→ **READING TEXT**:
☆ ☆ ☆ ☆

T his summer, the Supreme Court will rule in Dobbs v. Jackson Women’s Health Organization, considering the constitutionality of a Mississippi law that prohibits abortion after 15 weeks of pregnancy. The case is the first time in 30 years that the Court has an opportunity to reverse its previous abortion jurisprudence, including Roe v. Wade and Planned Parenthood v. Casey, which prevent states from enacting any significant protections for unborn children.

Well before the Court agreed to hear Dobbs, blue states had already begun to prepare for the possibility that the Court may limit Roe and Casey. During the Trump presidency, a number of progressive states such as Illinois, New York, Rhode Island, and Vermont enacted laws making it easier for women to obtain an abortion even after fetal viability, and several of those states formally defined abortion throughout pregnancy as a “fundamental right.”

Earlier this week, New Jersey came one step closer to joining that list of progressive states, as the state legislature sent an expansive pro-abortion bill to the desk of Democratic governor Phil Murphy, who has already pledged to sign it. “With Roe v. Wade under attack, the need for this bill is more urgent than ever,” Murphy tweeted on Monday.

The legislation, S. 49, codifies an unlimited “fundamental right” to abortion, which the New Jersey supreme court has already invented under the state’s constitution. According to the bill summary, the legislation “codifies the constitutional right . . . to freedom of reproductive choice, including the right to access contraception, to terminate a pregnancy, and to carry a pregnancy to term.”

☆ ☆ ☆ ☆

→ **LISTED RECORDS**:
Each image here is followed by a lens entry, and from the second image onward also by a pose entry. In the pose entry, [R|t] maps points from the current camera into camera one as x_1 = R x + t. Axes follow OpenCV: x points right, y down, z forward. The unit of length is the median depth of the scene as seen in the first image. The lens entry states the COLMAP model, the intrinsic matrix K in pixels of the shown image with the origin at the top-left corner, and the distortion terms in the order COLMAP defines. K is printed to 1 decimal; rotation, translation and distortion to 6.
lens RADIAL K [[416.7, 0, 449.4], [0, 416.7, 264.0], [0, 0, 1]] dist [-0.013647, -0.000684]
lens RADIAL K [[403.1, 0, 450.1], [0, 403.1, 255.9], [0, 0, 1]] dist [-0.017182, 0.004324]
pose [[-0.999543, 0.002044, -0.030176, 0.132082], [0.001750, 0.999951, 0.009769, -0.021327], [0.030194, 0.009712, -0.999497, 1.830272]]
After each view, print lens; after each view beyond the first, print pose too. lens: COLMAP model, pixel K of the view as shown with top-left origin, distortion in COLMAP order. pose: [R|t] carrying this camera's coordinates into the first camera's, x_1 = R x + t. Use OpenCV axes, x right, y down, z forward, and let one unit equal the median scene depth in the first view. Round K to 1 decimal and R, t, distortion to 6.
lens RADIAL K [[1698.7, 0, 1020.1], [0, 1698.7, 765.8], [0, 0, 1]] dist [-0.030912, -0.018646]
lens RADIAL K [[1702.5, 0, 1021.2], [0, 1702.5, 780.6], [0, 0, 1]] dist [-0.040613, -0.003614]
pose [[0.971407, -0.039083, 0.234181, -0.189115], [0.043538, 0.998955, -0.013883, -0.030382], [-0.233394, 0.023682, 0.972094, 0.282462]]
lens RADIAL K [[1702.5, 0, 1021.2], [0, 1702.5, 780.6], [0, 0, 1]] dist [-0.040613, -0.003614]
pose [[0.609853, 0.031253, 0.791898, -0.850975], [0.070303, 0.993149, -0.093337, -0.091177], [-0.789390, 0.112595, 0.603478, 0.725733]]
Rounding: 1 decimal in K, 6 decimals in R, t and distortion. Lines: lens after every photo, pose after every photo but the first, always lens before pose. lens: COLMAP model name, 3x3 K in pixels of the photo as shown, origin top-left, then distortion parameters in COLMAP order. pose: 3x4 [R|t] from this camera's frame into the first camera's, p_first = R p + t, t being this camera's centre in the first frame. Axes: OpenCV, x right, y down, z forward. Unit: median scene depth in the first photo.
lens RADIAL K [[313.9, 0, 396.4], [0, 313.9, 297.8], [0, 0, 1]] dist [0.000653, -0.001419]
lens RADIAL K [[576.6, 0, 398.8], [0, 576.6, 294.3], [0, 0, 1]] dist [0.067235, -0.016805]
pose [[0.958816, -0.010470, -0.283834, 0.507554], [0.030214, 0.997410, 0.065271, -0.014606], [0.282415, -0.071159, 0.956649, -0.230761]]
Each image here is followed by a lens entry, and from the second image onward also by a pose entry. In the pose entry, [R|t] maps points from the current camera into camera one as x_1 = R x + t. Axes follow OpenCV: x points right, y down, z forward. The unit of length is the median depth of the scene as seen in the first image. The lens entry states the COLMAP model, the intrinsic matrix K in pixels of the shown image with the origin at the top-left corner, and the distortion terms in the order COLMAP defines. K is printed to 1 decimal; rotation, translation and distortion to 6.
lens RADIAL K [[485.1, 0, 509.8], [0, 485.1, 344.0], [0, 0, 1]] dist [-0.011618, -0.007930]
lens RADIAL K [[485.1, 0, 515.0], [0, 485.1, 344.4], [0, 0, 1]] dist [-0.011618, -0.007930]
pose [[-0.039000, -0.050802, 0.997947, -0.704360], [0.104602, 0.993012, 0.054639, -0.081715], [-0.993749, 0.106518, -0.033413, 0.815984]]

☆ ☆ ☆ ☆

→ **THINGS TO DO**:
1. According to the article, after how many weeks of pregnancy does the Mississippi law at issue in Dobbs prohibit abortion?
2. Retype the stretch of the article from "Earlier this week, New" through "tweeted on Monday.".

→ **EXERCISE RESULTS**:
1. 15 weeks

2.
Earlier this week, New Jersey came one step closer to joining that list of progressive states, as the state legislature sent an expansive pro-abortion bill to the desk of Democratic governor Phil Murphy, who has already pledged to sign it. “With Roe v. Wade under attack, the need for this bill is more urgent than ever,” Murphy tweeted on Monday.